Title : Sustainable Plant-Based Dietary Supply Chain Design to Reduce Malnutrition in Deprived Areas
Name : Shima Yekkehbash Heidari
University : Cardiff University
Country : UK
Download AbstractAbstract
Food and Agriculture Organization (FAO) of the United Nations has reported that malnutrition elimination and people’s eating habits have the immense potential to alter the world food demand in 2050. Hence, strategists should incorporate the mentioned elements to properly manage the food industry. This paper aims to present a comprehensive model for integrating strategic and tactical decisions to manage a forward environmentally-friendly perishable food supply chain (FSC). In this paper, a new mathematical model is presented in that incorporates location-allocation decisions with sourcing, transportation, and scheduling decisions. A four echelon supply chain to fulfil the nutrient demand of customers and their quality requirements of both fresh and processed products are addressed in this paper. The applicability of plant-based dietary patterns to reduce malnutrition through sustainable supply chain management is illustrated. Initially, a new bi-objective mixed-integer non-linear programming model is provided and intended to minimize both the total costs and the cumulative environmental impacts, including soil degradation, water use, CO2 emissions, and fuel consumption.
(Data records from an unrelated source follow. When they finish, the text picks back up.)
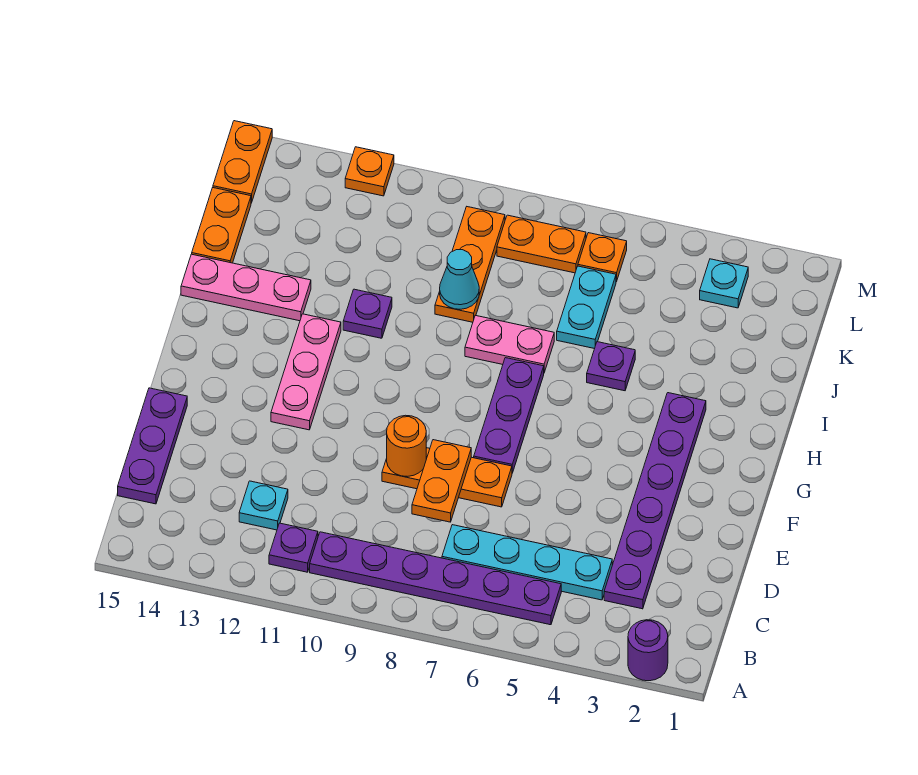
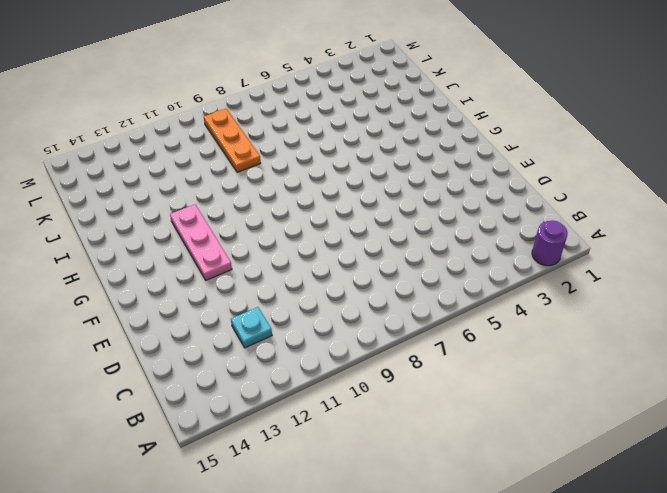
none -> purple 1x6 plate [310,532,561,625]
none -> purple 1x1 plate [269,523,318,572]
none -> purple 1x6 plate [604,393,706,609]

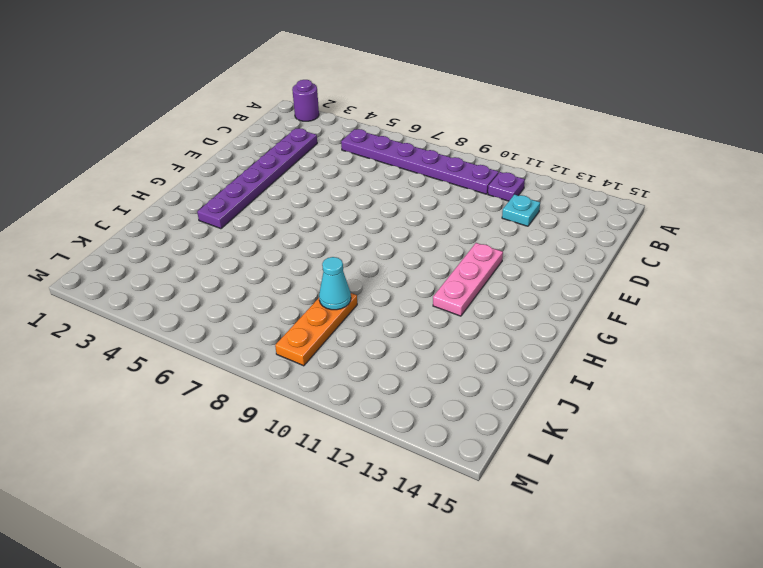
none -> cyan 1x4 plate [442,525,612,600]
none -> purple 1x3 plate [118,388,187,504]
none -> orange 1x3 plate [382,448,512,507]

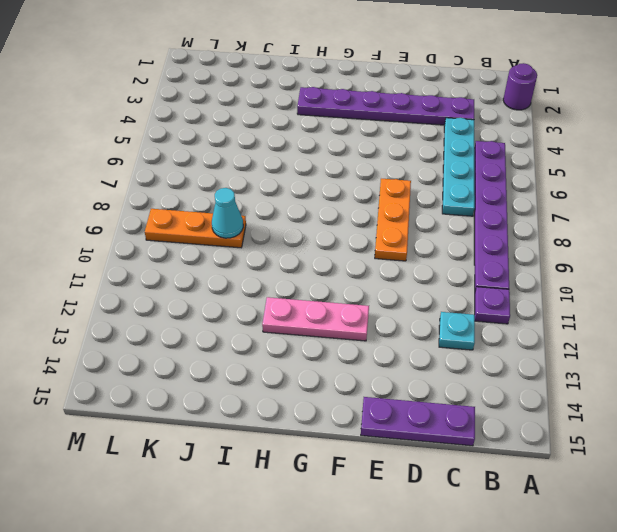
none -> purple 1x3 plate [474,358,544,473]
none -> purple 1x1 plate [587,342,635,391]
none -> pink 1x2 plate [465,315,554,372]

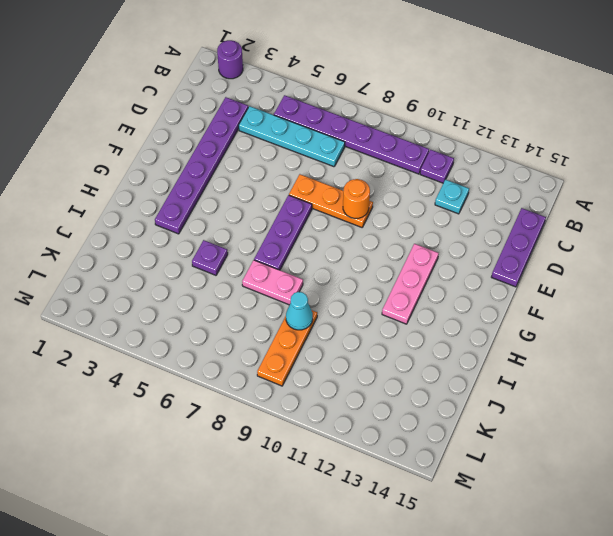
none -> purple 1x1 plate [343,289,392,338]
none -> pink 1x3 plate [181,254,311,321]
none -> cyan 1x2 plate [557,266,616,349]

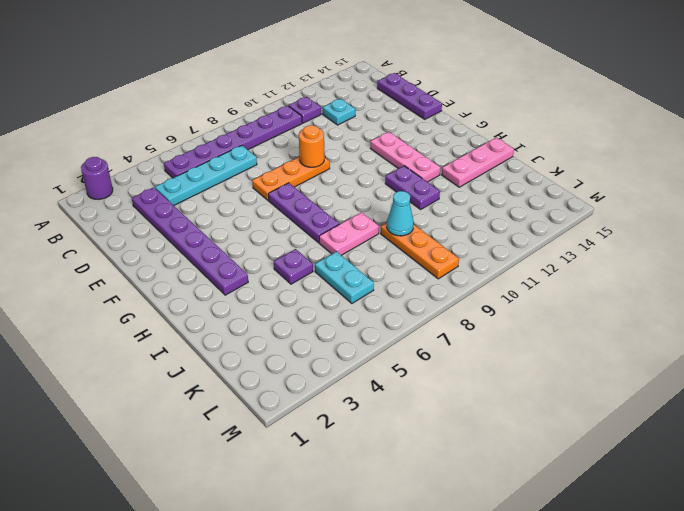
purple 1x2 plate [385,166,440,209] -> purple 1x1 plate [343,289,392,338]
none -> orange 1x2 plate [192,188,251,263]
none -> cyan 1x1 plate [700,259,748,308]
none -> orange 1x1 plate [578,233,627,282]

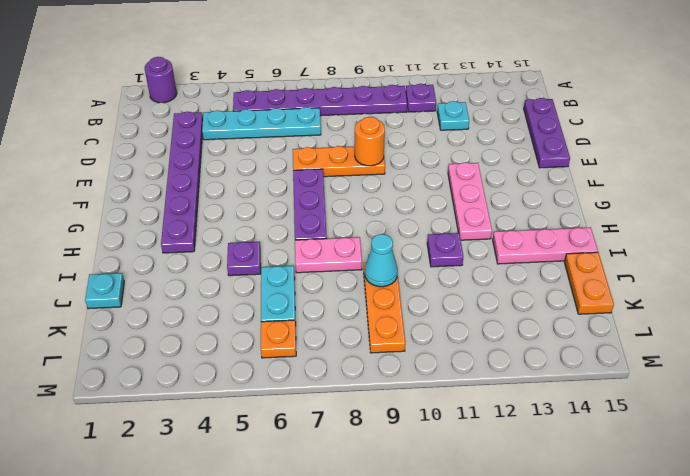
cyan 1x1 plate [85,273,124,309] -> cyan 1x1 plate moved to [700,259,748,308]
none -> orange 1x2 plate [497,215,586,273]
none -> orange 1x2 plate [213,121,272,203]
none -> orange 1x1 plate [345,147,394,196]

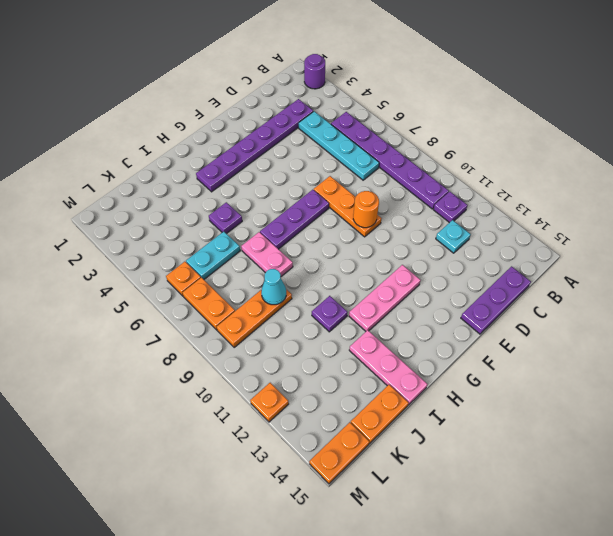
none -> cyan 1x1 plate [700,259,748,308]
none -> orange 1x2 plate [412,440,471,522]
The nutritional requirements of each customer zone, meat consumption avoidance, and regional development are included as the social aspect of sustainability. Next, a Ɛ-constraint approach is applied to obtain Pareto points. In the end, a real numerical example considering a reduced plant-based diet is analysed for further analysis and managerial insights.
Our proposed model can be employed by the government and non-profit organizations when the salient purpose is to ameliorate the irreparable effects of malnutrition. The model can provide the food sector managers with valuable insights into designing a greener, more responsive, and more profitable supply chain. The resultant managerial insights after solving the proposed model for a real case study are 1) The importance of agricultural production to building a sustainable food system cannot be overemphasized; 2) For managers to alleviate malnutrition while minimizing costs and environmental burdens, the product’s nutrient profile is of a higher priority regardless of its deteriorating speed; 3) Improving the nutritional value of processed products seems to be more effective than establishment and manufacturing costs to ensure the selection of processed products in diets; and 4) Dietary diversity can be achieved by incurring a 14% increase in total costs.
Biography
I’m Shima Yekkehbash Heidari, born in 1996, Shiraz, Iran. I am currently a PhD student at Cardiff University, UK. I have a bachelor’s degree in Industrial Engineering (Shiraz University of Technology), a master’s degree in Logistics and Supply Chain (University of Tehran) and a second master’s degree in social science research methods in business and management from Cardiff university. My research mostly centers around sustainable operations management considering perishability or emerging technologies to address global crises.